WHAT TO DO —
Copy the stretch of rows from the line that contains "cambiaron el" through the line that contains "Pengaturan cookie", including both of those lines. Leave the pictures out of your copy.

PROVIDED MATERIAL —

※ ※ ※

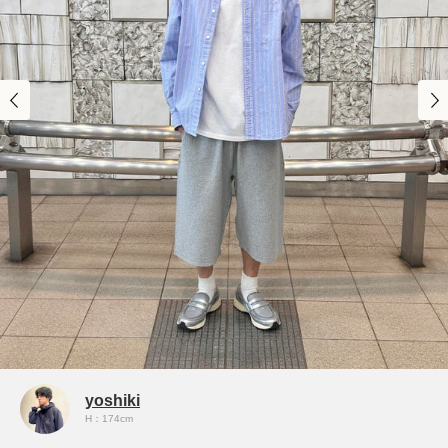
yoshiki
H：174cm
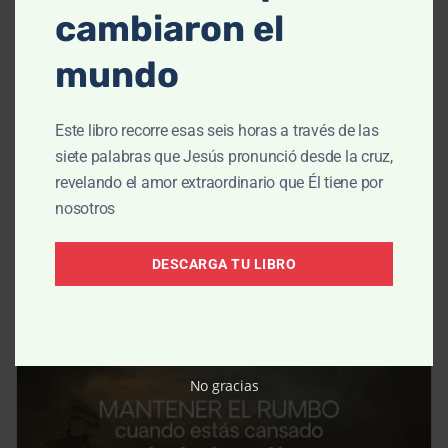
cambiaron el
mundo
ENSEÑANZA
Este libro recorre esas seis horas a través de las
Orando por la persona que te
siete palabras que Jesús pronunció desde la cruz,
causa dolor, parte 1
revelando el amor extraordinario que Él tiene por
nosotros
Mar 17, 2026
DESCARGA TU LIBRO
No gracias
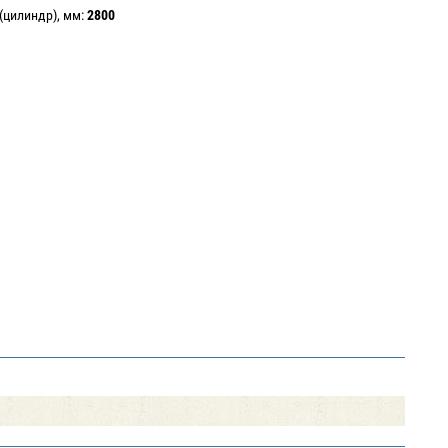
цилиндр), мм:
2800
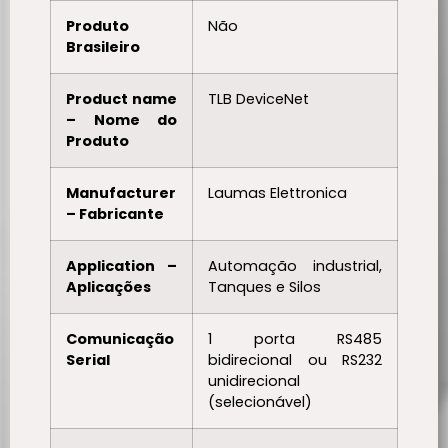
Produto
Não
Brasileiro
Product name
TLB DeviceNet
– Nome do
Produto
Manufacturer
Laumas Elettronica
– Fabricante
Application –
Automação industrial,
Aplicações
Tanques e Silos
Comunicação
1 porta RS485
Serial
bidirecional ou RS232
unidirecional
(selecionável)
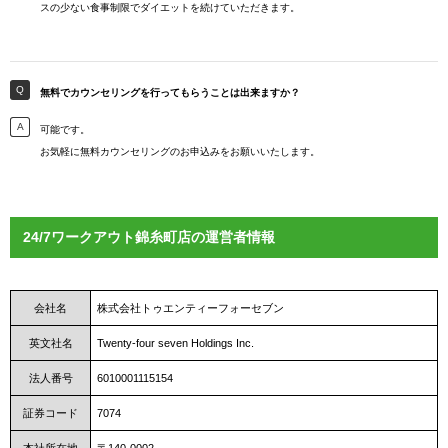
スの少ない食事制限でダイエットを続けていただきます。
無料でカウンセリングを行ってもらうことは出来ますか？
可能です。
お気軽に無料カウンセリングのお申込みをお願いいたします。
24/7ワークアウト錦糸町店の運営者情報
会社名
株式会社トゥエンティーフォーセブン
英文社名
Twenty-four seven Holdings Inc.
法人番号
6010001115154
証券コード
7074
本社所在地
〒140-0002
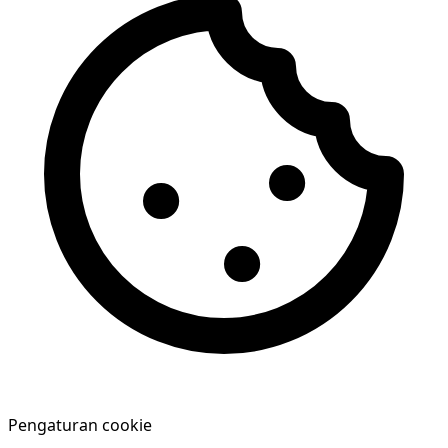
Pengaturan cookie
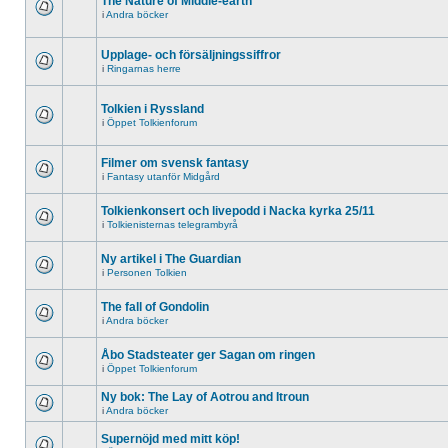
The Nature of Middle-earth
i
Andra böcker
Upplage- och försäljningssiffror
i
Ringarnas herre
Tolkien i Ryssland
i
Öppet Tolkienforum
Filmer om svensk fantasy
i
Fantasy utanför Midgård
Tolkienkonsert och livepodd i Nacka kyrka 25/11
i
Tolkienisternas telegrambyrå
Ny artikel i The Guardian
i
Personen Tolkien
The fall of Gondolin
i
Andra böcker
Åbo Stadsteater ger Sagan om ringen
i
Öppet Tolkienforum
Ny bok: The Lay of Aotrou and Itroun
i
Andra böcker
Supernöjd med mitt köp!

※ ※ ※

REPLY TO THE TASK —
cambiaron el
mundo
ENSEÑANZA
Este libro recorre esas seis horas a través de las
Orando por la persona que te
siete palabras que Jesús pronunció desde la cruz,
causa dolor, parte 1
revelando el amor extraordinario que Él tiene por
nosotros
Mar 17, 2026
DESCARGA TU LIBRO
No gracias
цилиндр), мм:
2800
Produto
Não
Brasileiro
Product name
TLB DeviceNet
– Nome do
Produto
Manufacturer
Laumas Elettronica
– Fabricante
Application –
Automação industrial,
Aplicações
Tanques e Silos
Comunicação
1 porta RS485
Serial
bidirecional ou RS232
unidirecional
(selecionável)
スの少ない食事制限でダイエットを続けていただきます。
無料でカウンセリングを行ってもらうことは出来ますか？
可能です。
お気軽に無料カウンセリングのお申込みをお願いいたします。
24/7ワークアウト錦糸町店の運営者情報
会社名
株式会社トゥエンティーフォーセブン
英文社名
Twenty-four seven Holdings Inc.
法人番号
6010001115154
証券コード
7074
本社所在地
〒140-0002
Pengaturan cookie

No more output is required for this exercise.